**Brief**: Which of the lines below hold "elbow"? Please return each one.
****************
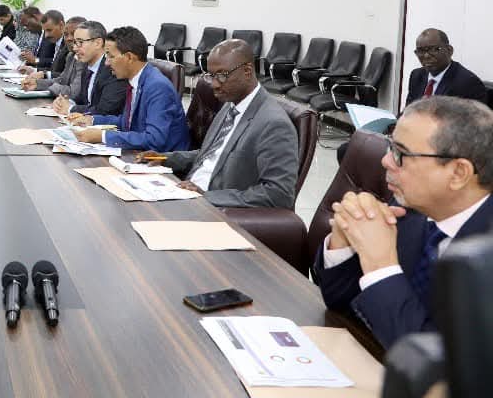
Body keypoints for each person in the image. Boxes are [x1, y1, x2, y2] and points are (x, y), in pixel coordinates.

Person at [316, 96, 493, 350]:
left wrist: (380, 265)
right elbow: (340, 301)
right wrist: (344, 239)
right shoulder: (410, 210)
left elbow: (440, 360)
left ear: (458, 173)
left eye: (401, 153)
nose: (386, 161)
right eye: (390, 146)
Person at [159, 39, 299, 208]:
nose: (214, 84)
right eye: (211, 76)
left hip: (217, 209)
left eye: (222, 75)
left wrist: (207, 197)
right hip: (186, 194)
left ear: (247, 71)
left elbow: (279, 194)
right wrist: (164, 159)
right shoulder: (231, 104)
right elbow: (214, 155)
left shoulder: (274, 124)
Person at [337, 28, 489, 163]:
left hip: (436, 149)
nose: (426, 55)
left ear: (449, 50)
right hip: (408, 139)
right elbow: (409, 110)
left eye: (434, 49)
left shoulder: (467, 83)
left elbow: (468, 132)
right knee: (348, 149)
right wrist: (390, 124)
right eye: (420, 51)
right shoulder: (417, 75)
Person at [72, 26, 191, 152]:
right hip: (139, 153)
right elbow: (127, 122)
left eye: (111, 56)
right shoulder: (135, 80)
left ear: (129, 57)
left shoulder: (158, 87)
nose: (106, 63)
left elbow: (154, 140)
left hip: (161, 158)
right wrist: (92, 120)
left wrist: (103, 136)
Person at [53, 21, 125, 117]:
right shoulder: (86, 66)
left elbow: (105, 110)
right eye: (75, 42)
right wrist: (65, 102)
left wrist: (70, 108)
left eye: (80, 42)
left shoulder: (112, 69)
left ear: (98, 43)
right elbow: (82, 100)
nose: (74, 48)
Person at [22, 16, 86, 97]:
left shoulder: (84, 58)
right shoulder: (71, 55)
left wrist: (46, 81)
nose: (69, 38)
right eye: (66, 34)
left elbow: (73, 93)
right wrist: (37, 84)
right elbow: (61, 80)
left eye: (73, 34)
****************
**Answer space**:
right elbow: (340, 301)
left elbow: (440, 360)
left elbow: (279, 194)
right elbow: (214, 155)
right elbow: (409, 110)
left elbow: (468, 132)
right elbow: (127, 122)
left elbow: (154, 140)
left elbow: (105, 110)
right elbow: (82, 100)
left elbow: (73, 93)
right elbow: (61, 80)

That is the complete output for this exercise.